School of Biology and Environmental Science, University College Dublin, Dublin, Ireland.
Sci Data. 2025 Jun 2;12(1):922. doi: 10.1038/s41597-025-05280-6.
Grasslands are essential, biodiverse ecosystems providing critical ecosystem services. Despite their ecological and economic value, transcriptomic resources for wild grassland species to support eco-evolutionary and functional genomic studies remain limited. Here, we present full-length transcriptomes for shoot tissue from 25 wild grassland plant species collected from a long-term biodiversity experiment (the Jena Experiment). Using PacBio Iso-Seq technology, we generated a total of 522.45 million subreads, which were assembled into unique transcripts for each species independently. This resulted in an average of 49,180 transcripts per species, of which 68.6% were successfully annotated using the Swiss-Prot database. Furthermore, 40.3% of the transcripts contained complete open reading frames (ORFs), while 31.4% had incomplete ORFs. More than 36.8% of the transcripts were identified as non-coding RNAs. On average, 5.08% of the bases across all transcriptomes were flagged as repetitive elements. This dataset offers a valuable full-length transcriptomic resource for studying gene expression, alternative splicing, and evolutionary patterns in grassland species, paving the way for future research in functional genomics and conservation.

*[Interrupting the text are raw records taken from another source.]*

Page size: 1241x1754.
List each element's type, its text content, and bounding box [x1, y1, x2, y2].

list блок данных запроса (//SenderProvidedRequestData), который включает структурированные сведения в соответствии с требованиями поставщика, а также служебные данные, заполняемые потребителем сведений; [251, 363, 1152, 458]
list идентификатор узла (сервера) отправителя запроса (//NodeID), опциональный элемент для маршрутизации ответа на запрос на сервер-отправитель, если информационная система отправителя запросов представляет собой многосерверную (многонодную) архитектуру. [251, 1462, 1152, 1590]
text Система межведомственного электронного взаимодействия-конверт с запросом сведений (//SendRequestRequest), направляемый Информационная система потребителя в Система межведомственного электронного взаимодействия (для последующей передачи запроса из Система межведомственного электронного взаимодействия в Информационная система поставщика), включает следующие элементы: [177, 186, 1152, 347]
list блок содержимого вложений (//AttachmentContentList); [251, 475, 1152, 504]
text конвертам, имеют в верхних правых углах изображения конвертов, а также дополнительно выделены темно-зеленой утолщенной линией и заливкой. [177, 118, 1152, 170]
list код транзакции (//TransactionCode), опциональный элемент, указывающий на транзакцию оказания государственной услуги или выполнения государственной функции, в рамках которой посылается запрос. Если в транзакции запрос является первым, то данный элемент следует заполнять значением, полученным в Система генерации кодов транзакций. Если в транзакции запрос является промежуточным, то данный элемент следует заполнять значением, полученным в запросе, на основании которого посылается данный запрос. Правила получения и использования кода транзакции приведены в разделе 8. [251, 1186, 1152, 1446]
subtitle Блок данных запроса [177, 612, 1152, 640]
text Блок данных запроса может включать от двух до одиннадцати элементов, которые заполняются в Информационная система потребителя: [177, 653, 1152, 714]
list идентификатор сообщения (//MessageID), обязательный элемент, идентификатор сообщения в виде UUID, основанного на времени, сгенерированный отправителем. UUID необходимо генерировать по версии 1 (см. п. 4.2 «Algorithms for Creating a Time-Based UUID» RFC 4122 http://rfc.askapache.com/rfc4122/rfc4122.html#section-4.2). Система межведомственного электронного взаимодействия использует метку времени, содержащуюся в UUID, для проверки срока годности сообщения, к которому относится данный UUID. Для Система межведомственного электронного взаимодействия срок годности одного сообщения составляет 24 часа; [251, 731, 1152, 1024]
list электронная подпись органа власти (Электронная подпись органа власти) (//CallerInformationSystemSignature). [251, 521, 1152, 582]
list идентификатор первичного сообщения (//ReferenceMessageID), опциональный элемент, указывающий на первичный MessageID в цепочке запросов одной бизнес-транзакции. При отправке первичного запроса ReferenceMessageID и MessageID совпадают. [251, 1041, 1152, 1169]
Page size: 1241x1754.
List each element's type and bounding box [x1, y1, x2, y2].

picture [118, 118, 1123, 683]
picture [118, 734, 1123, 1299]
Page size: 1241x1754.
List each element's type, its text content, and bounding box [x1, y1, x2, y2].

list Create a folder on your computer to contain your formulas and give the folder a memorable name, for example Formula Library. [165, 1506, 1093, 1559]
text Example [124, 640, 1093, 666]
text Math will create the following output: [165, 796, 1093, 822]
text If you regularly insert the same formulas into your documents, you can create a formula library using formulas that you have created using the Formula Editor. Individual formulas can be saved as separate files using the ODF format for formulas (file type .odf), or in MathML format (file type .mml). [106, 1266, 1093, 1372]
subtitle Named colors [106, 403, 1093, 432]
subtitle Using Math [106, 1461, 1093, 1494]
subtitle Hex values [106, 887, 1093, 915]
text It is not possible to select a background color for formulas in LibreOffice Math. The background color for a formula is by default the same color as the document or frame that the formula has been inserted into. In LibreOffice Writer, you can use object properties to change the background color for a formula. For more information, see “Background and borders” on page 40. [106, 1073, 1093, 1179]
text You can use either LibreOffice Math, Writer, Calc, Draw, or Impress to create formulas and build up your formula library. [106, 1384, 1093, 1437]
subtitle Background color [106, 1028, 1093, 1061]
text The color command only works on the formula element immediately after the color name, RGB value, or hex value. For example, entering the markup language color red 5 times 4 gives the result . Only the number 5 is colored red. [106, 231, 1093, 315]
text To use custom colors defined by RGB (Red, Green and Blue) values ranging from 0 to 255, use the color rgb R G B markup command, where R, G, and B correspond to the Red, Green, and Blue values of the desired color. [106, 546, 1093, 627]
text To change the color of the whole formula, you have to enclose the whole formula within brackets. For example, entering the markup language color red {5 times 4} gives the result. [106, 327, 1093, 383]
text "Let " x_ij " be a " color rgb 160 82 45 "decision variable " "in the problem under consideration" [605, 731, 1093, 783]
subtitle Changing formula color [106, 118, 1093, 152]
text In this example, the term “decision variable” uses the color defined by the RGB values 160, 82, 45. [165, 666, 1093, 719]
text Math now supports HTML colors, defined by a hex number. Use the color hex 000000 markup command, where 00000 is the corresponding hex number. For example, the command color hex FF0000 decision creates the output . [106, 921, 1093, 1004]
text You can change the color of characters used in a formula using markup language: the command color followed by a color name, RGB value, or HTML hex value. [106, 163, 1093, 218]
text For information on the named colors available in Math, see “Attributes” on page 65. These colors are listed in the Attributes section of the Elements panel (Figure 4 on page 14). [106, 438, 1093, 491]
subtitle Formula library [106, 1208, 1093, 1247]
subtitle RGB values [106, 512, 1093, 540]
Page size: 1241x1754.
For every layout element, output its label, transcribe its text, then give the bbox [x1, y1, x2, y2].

草原是至关重要的、具有生物多样性的生态系统,提供关键的生态系统服务。尽管它们具有生态和经济价值,但用于支持生态进化和功能基因组学研究的野生草原物种的转录组资源仍然有限。在这里,我们展示了从一个长期生物多样性实验(耶拿实验)中收集的25种野生草原植物物种地上组织的全长转录组。使用PacBio Iso-Seq技术,我们总共生成了5.2245亿条子序列,将其分别组装成每个物种的独特转录本。这使得每个物种平均有49180个转录本,其中68.6%使用Swiss-Prot数据库成功注释。此外,40.3%的转录本包含完整的开放阅读框(ORF),而31.4%的转录本具有不完整的ORF。超过36.8%的转录本被鉴定为非编码RNA。所有转录组中平均有5.08%的碱基被标记为重复元件。该数据集为研究草原物种的基因表达、可变剪接和进化模式提供了宝贵的全长转录组资源,为未来功能基因组学和保护研究铺平了道路。